O assombro diante dos resultados é sempre causado pela ignorância ou a incapacidade. Por isso não há motivo para que fiquem assombrados com este prólogo. Se mesmo assim escandalizam-se facilmente, podem passar adiante e não ler este parêntesis. Não temos medo das suas penas por mais que tenham escrito contra nós em diversas ocasiões.

É certo que contem sempre com todas as espécies de medicamentos e receitas (recepia) contra febres, compostas com a maior habilidade, apesar do que não é menor o medo que nos dá só de pensar que elas não sirvam para nada ou causem efeitos contraproducentes. Isto porque, se considerarem seus fundamentos, poderão perceber suas ignorâncias. Realmente estiveram atentos a certas coisas quando deveriam verdadeiramente ter considerado outras.

Pensam que existem somente setenta espécies de febre quando em verdade existem cinco vezes este número. Isso acontece porque somente dirigem seus espíritos e inteligências para a entidade natural, a única que adotaram. Se existisse somente esta entidade, as atitudes e as suas afirmações seriam lógicas. Isso acontece porque somente se ocupam da enfermidade, o que os leva frequentemente ao erro. Da mesma maneira, se fossem mais honestos consigo mesmos, reconheceriam que mais de uma vez ficaram sem saber se os seus doentes febris se curaram por meio dos medicamentos administrados ou simplesmente sem eles. E quanto a mim, afirmo que se o doente febril foi abrasado pelo astro, somente ele e ninguém mais além dele será capaz de matá- lo ou devolver-lhe a saúde (restituir).

Não é correto que receitem os medicamentos de um modo fantástico, fazendo com que o doente beba uma farmácia inteira, porque de acordo com o tratado da entidade astral ela será de uma eficácia duvidosa para o enfermo, podendo causar sérios prejuízos para vocês mesmos.

Que as entidades não lhes sejam desconhecidas ou estranhas, para que possam compreender tudo o que fazem e para que sejam úteis e não prejudiciais para os seus doentes.

Acabo de expor esta teoria dentro de limites estritamente físicos para que possam compreendê-la já que unicamente são capazes de alcançar os significados da entidade natural, apesar das suspeitas que tenho, achando que neste ponto vocês misturam e confundem tudo lamentavelmente. Isto explicaria a incapacidade que têm para distinguir os diversos medicamentos que precisam ser escolhidos, assim como o quando e o como de sua aplicação.

Lista de exercícios →
**1)** Pelo que diz o prólogo sobre as febres, por que os médicos a quem ele se dirige pensam que existem só setenta espécies de febre? Responda em uma a três frases.
**2)** Escreva a continuação do prólogo sobre as febres a partir do ponto em que ele para.

Entradas fornecidas →
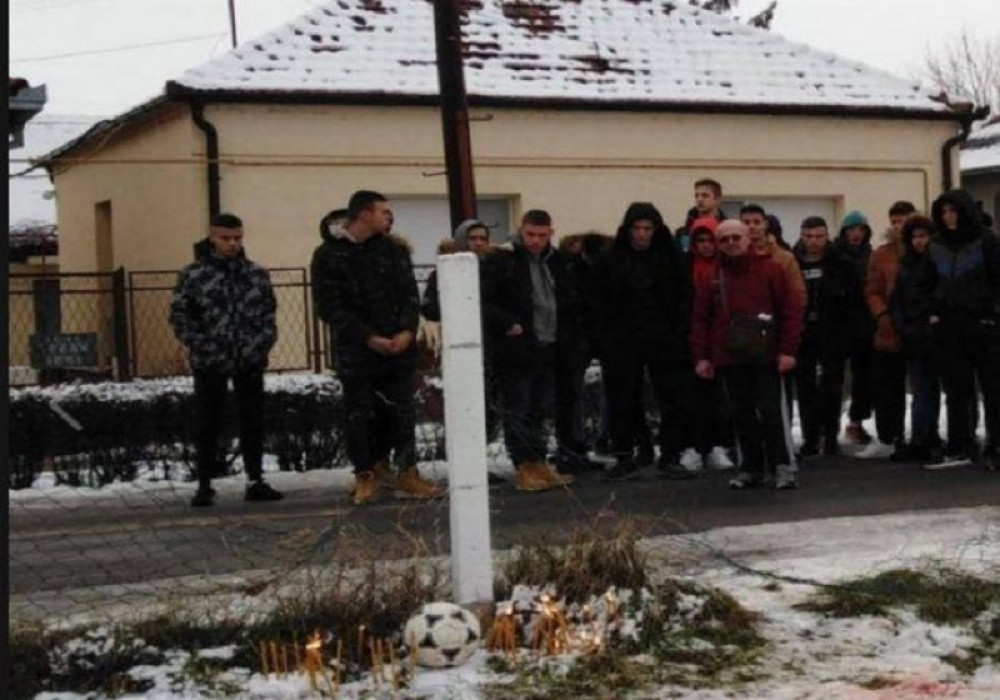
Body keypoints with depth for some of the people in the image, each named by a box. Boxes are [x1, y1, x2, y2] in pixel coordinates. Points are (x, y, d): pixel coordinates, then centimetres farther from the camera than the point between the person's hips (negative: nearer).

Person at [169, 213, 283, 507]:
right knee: (207, 425, 4)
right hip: (209, 363, -2)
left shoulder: (257, 274, 6)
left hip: (250, 362, 3)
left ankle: (255, 482, 16)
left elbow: (268, 313, 10)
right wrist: (202, 346, -11)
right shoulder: (193, 275, -3)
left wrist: (263, 344, -4)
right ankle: (204, 485, 12)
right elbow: (179, 315, -3)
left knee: (253, 422, 7)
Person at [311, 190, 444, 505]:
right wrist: (369, 338, -15)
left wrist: (407, 331, -12)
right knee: (360, 415, 4)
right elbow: (329, 306, -9)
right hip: (355, 351, -3)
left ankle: (407, 474, 10)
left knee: (402, 412, 4)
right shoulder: (329, 255, -4)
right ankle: (366, 475, 16)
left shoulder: (393, 249, 9)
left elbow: (410, 293, 6)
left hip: (398, 347, 3)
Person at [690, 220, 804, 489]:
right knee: (742, 414, 8)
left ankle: (782, 467, -1)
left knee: (770, 411, -5)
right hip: (728, 358, 3)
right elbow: (700, 320, 10)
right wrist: (701, 356, 2)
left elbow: (791, 310, -2)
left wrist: (787, 350, -8)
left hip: (765, 356, -3)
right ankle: (752, 467, 15)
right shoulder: (711, 279, 10)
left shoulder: (770, 270, 1)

Respostas do exercício →
**1)** Eles pensam assim porque dirigem o espírito e a inteligência somente para a entidade natural, a única que adotaram. Segundo o prólogo, na verdade existem cinco vezes esse número de febres.

**2)**
PRÓLOGO SEXTO

(Onde Paracelso se previne contra a possibilidade de ser considerado herege)

Prestem-nos pois, daqui para frente, toda a atenção. Agora que já estabelecemos as cinco dominações (principatus) às quais o corpo se encontra submetido e através das quais experimenta o estado de enfermidade, seguiremos adiante com cinco tratados, todos referentes à entidade astral, à entidade venenosa, à natural, à dos espíritos e à de Deus.

Previamente devo declarar: ainda que reconhecendo-nos como filhos do cristianismo, utilizamos em nossos escritos a linguagem dos gentios e dos pagãos. Principalmente a fé, acima de tudo, é que nos tem permitido não esquecer em nossos estudos a consideração das quatro entidades: astral, natural, do veneno e a dos espíritos, que na verdade são entidades de estilo pagão, já que somente a entidade divina é de estilo cristão.

O estilo dos gentios que nós vamos empregar na descrição das quatro entidades, não só não manchará nossa fé como também contribuirá para aguçar nosso espírito. Se decidimos chamá-lo estilo dos gentios foi porque sabemos que seu conteúdo foge da fé de Cristo, apesar de termos feito uma profissão pública de fé com os que são cristãos de nascimento e de raça. G continuamos o estudo da natureza das quatro entidades profanas e da quinta entidade divina, conforme já dissemos durante este tratado. Por isso vamos dedicar este último livro à entidade divina e às conclusões que podemos chegar através da fé.

Neste livro no qual renunciaremos ao estilo profano, compreenderemos o verdadeiro fundamento da verdade e perseveraremos na fé. Seremos então verdadeiros “fiéis”, de tal maneira que, abandonando todo o paganismo, os veremos chegar junto a nós como cristãos, com o que finalmente poderão nos julgar segundo os livros escritos no estilo dos fiéis.